Stephan Paroche and Justine Viano open a new chapter in Béziers
The former duo from La Table de Castigno now head up the kitchens at the Calice restaurant in Béziers. The location may have changed, but their cooking philosophy remains the same.
After making their mark at the Table de Castigno in Assignan, chef duo Stephan Paroche and Justine Viano have opened a new chapter in their culinary career. Since Thursday April 10, they have been at the helm of the Calice restaurant, nestled in the heart of Béziers.
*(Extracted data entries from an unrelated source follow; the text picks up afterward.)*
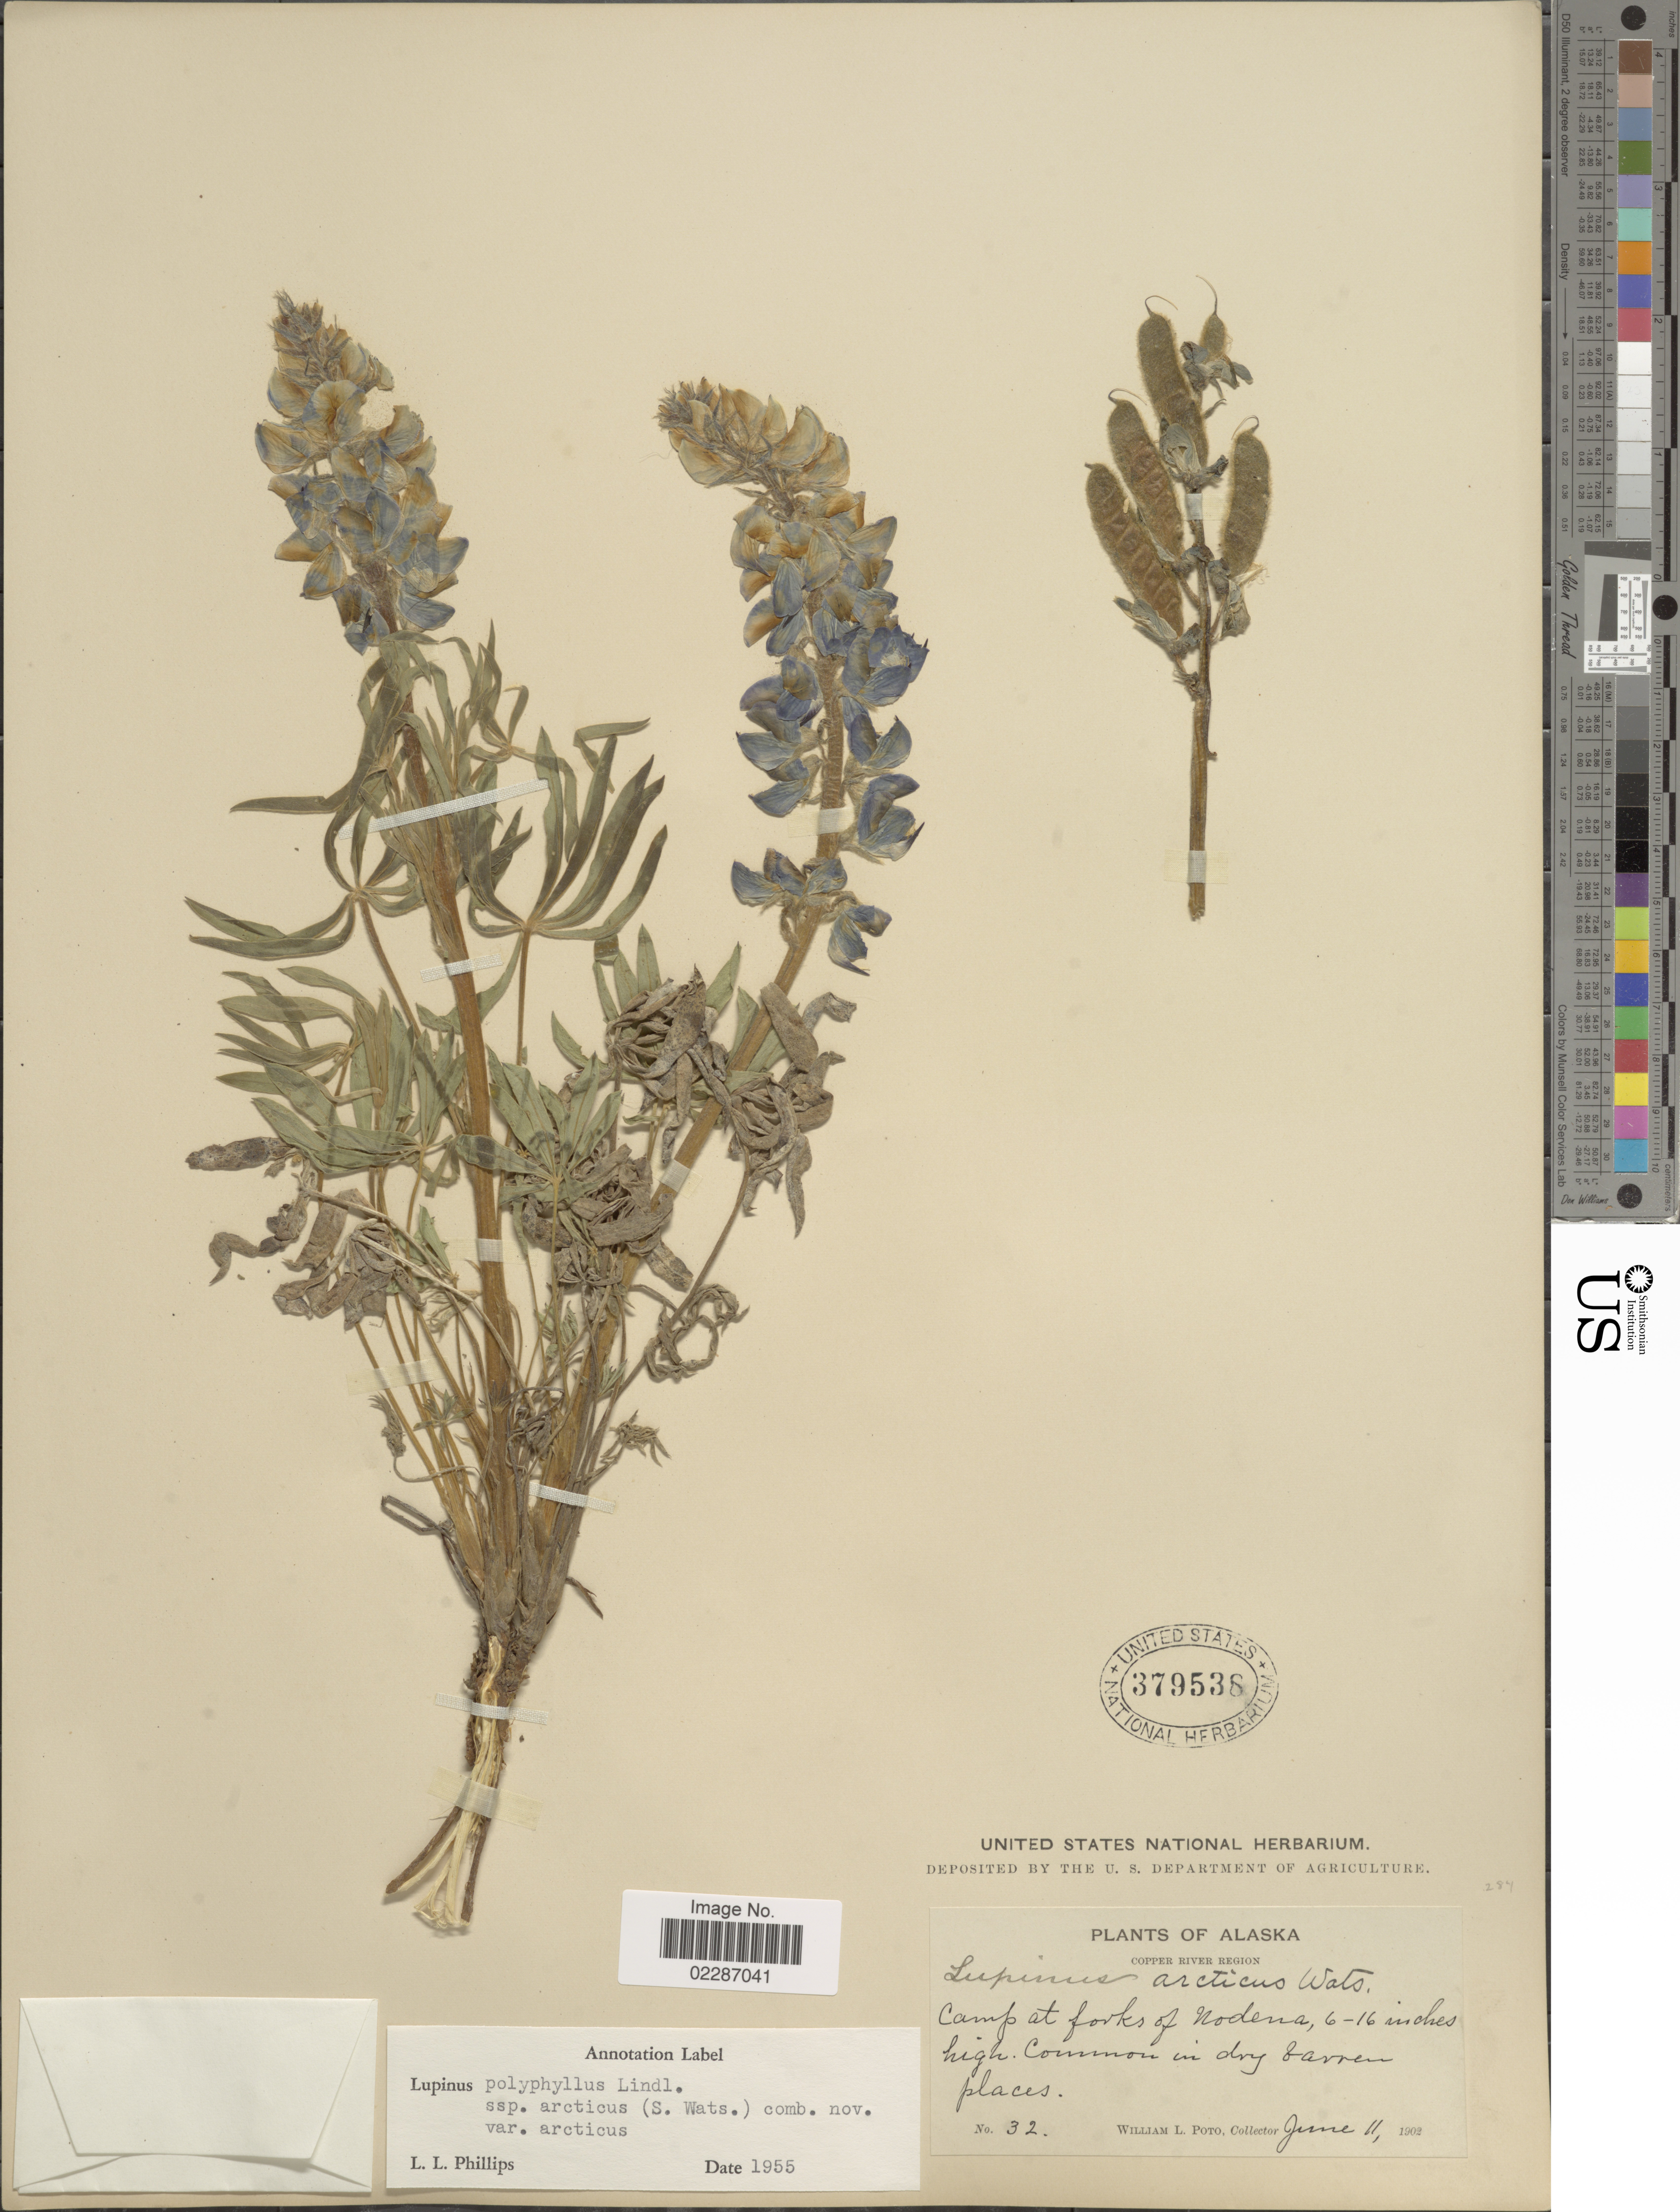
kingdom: Plantae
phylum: Tracheophyta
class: Magnoliopsida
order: Fabales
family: Fabaceae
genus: Lupinus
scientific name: Lupinus arcticus subsp. arcticus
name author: S. Watson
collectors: W. Poto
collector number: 32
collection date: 1902-06-11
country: United States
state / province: Alaska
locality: Copper River Region, camp at forks of Nodena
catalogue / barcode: US 379538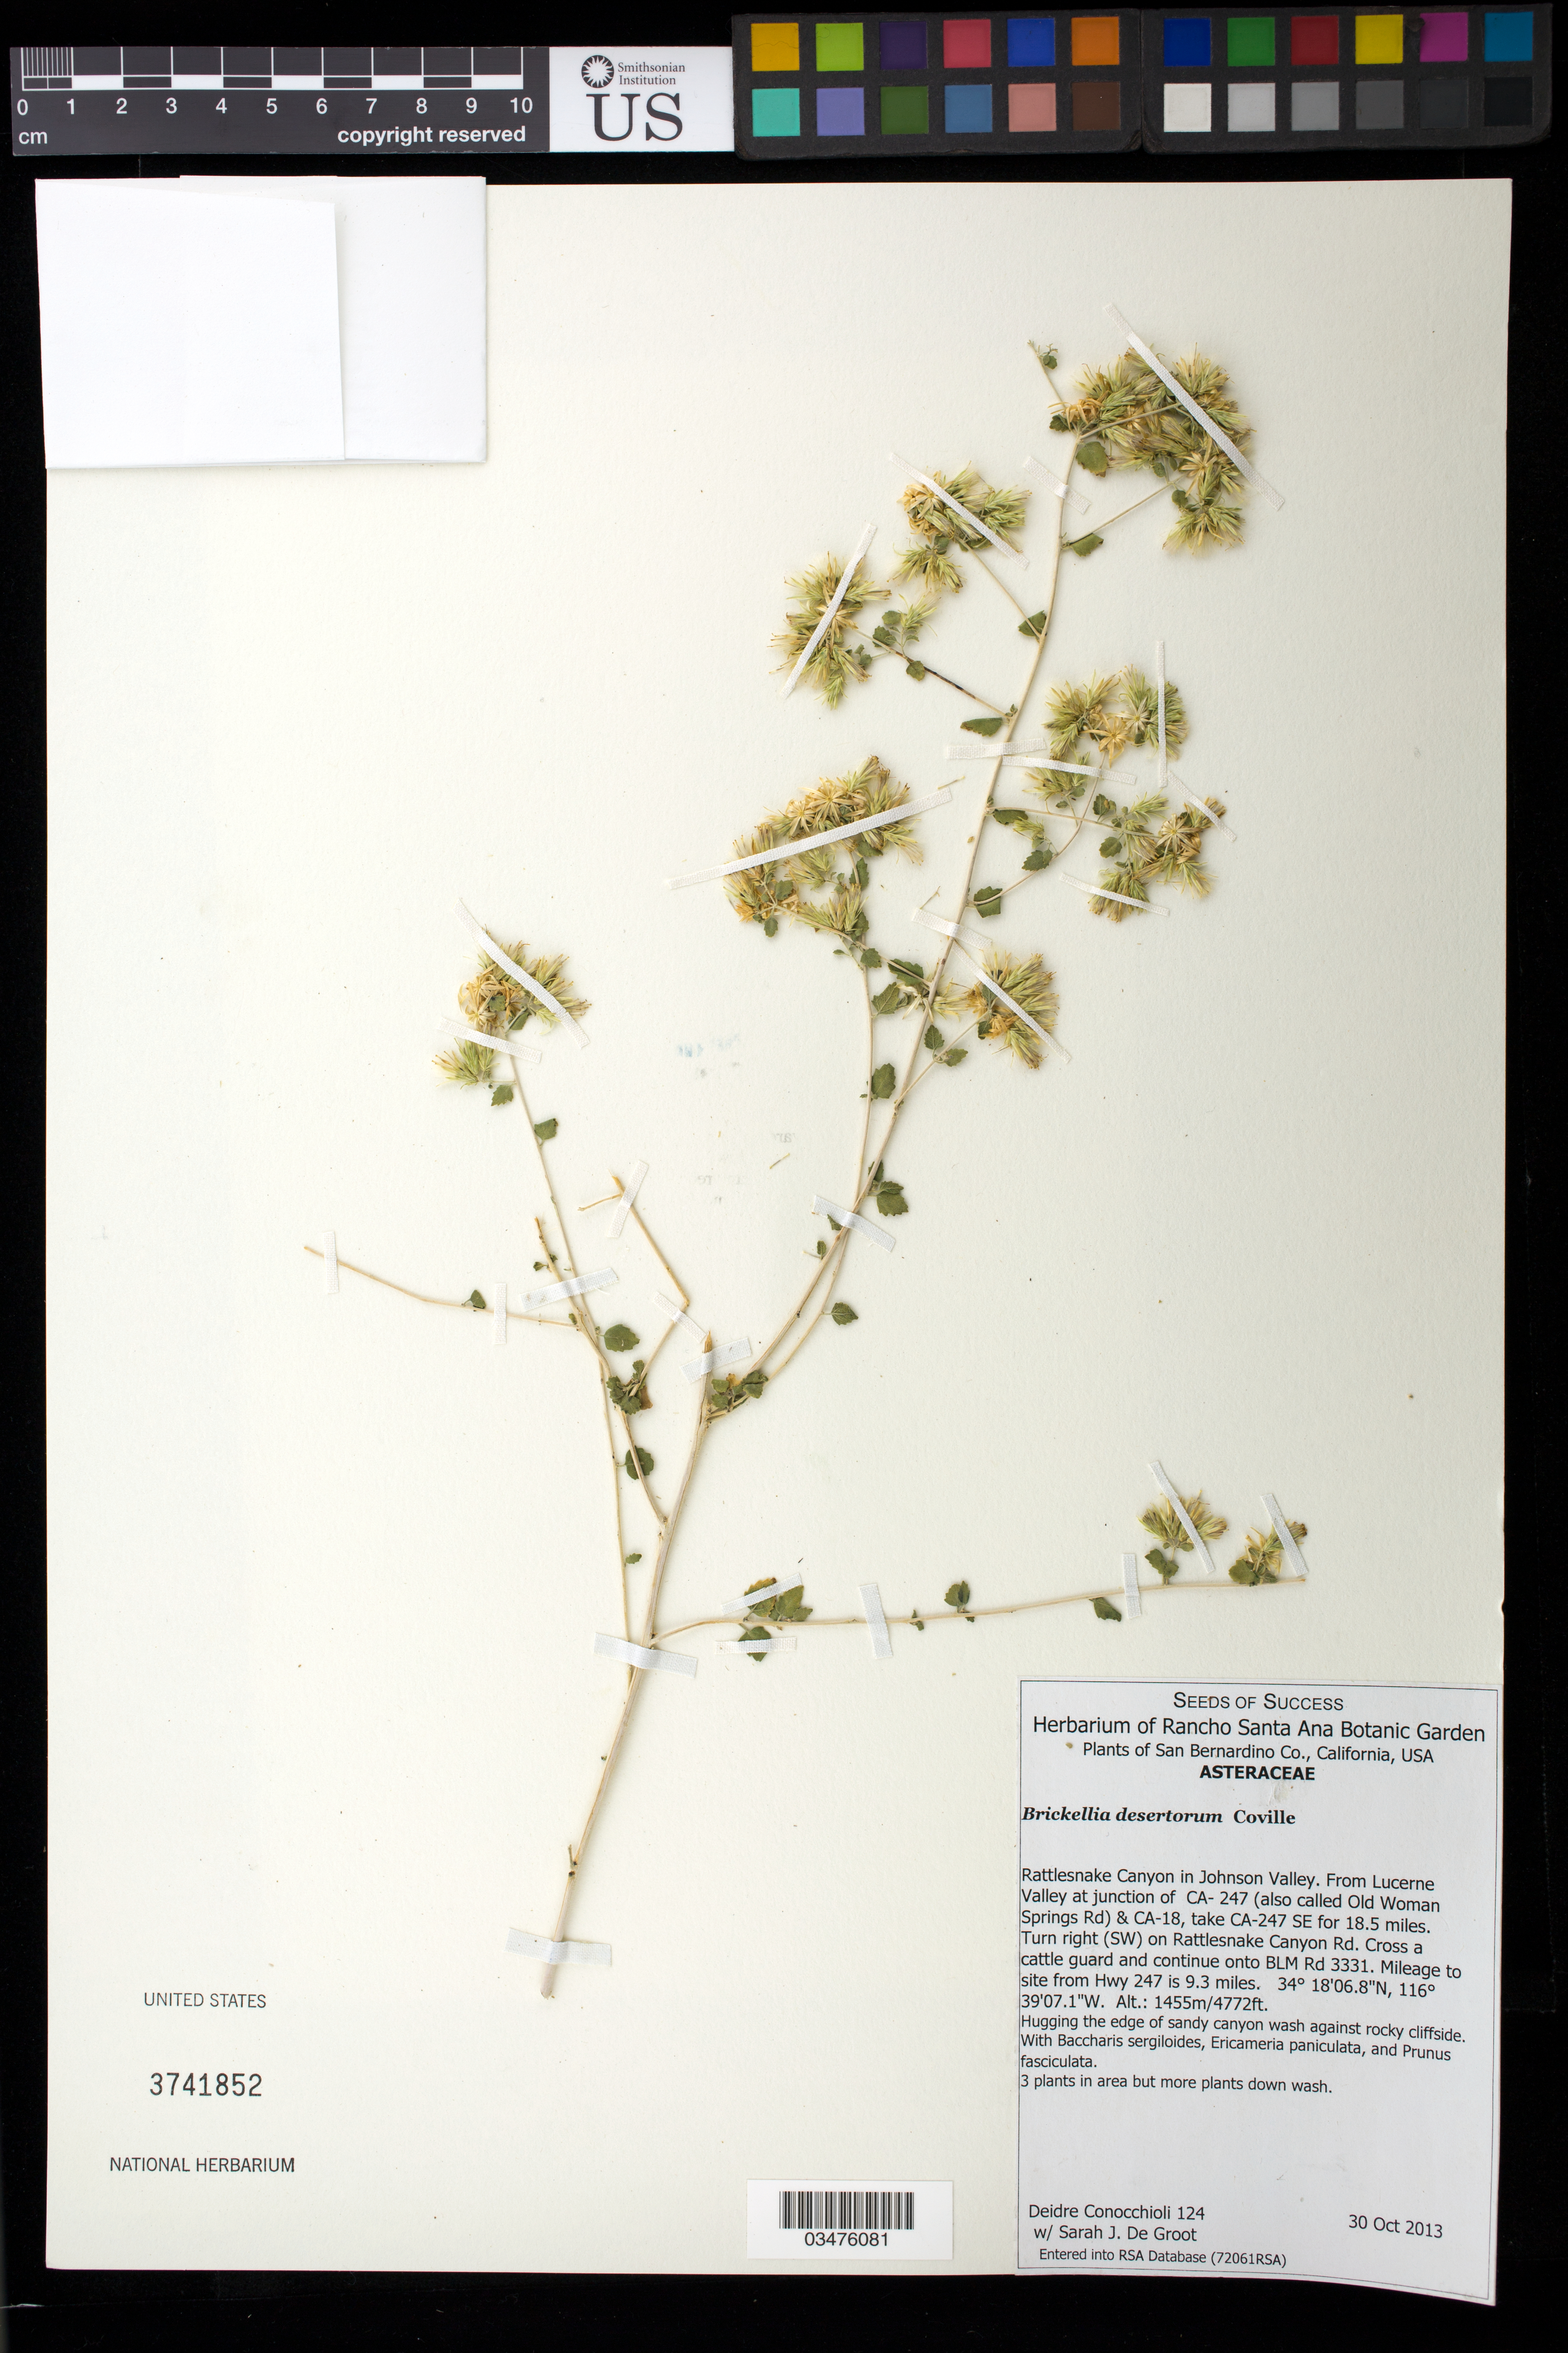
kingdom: Plantae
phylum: Tracheophyta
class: Magnoliopsida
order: Asterales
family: Asteraceae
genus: Brickellia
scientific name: Brickellia desertorum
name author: Coville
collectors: D. Conocchioli & S. De Groot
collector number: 124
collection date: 2013-10-30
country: United States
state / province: California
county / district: San Bernardino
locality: Mojave Desert. Rattlesnake Canyon in Johnson Valley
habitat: Edge of sandy canyon wash against rocky cliffside.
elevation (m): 1455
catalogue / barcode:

It's an address that embodies their committed culinary philosophy and their desire to create a place that's lively, warm and deeply rooted in its region.
From Castigno to Calice: a thoughtful transition
At the beginning of the year, the chefs were approached by the LJ hotel group, a local player that invests in establishments with character and is involved in the economic life of the region. At the same time, the Castigno estate decided to put an end to its gastronomic activities. The opportunity made sense: " We thought it would be interesting to join this Biterrois group, which supports local projects ," explains Stephan Paroche.
Housed in a completely renovated 1920s rotunda, Calice is an atypical showcase. The custom-designed kitchen is conceived as a place for sharing. " We bring our customers into the kitchen to talk with them. We need that closeness," argues Stephan Paroche.
Everything has been redesigned to create a welcoming cocoon, a green interlude in the heart of the city. With its 28 covers, the restaurant aims to offer an intimate experience, both elegant and warm.
A cuisine of links, always in a short circuit
The chefs may have moved, but their philosophy remains the same. Ultra-local products, daily freshness, close relationships with producers: Justine Viano and Stephan Paroche are pursuing their commitment to living gastronomy. " We've kept many of the Castigno producers, and met some new ones. We get deliveries every day. "
This commitment is reflected on the plate with precise, inspired creations: guinea fowl from Olivier Velut of Viandes éthiques in Frontignan, cooked in its entirety: stuffed neck, roasted leg, foie gras parfait, barbecued breast, all spiced up with a sea urchin jus, accompanied by a chard raviole; or the chimera ofgreen and white asparagus, cooked in binchotan, glazed in fir vinegar, with a tandoori asparagus tail jelly, wild garlic and a smoked yogurt bubble that bursts in the mouth. The restaurant also offers an 800-strong wine list featuring natural and organic wines.
eventually, Justine Viano and Stephan Paroche would like to push the envelope even further, turning Calice into an "urban garden, a corner of nature in the city" of Béziers. To be continued!